### What to do
Report all lines from the entries below in which "main" appears.

### Extracted records
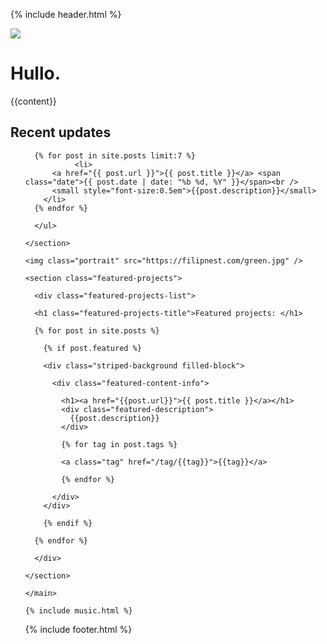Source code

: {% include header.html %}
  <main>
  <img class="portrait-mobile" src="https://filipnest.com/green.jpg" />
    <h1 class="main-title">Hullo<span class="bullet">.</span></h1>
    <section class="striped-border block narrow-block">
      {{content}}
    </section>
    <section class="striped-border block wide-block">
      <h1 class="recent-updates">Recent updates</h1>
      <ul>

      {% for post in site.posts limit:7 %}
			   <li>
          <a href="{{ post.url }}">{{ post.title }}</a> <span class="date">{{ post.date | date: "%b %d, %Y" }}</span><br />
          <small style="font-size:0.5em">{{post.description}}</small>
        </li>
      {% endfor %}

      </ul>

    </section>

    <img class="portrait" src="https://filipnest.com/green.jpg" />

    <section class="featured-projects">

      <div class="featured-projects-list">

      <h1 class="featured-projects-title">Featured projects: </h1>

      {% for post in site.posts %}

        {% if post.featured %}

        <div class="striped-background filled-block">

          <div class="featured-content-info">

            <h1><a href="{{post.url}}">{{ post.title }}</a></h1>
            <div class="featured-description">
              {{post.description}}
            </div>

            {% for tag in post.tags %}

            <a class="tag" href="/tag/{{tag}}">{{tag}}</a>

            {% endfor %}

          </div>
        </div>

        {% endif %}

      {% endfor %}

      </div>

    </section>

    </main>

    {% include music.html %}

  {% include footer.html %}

### Solution to this problem
  <main>
    <h1 class="main-title">Hullo<span class="bullet">.</span></h1>
    </main>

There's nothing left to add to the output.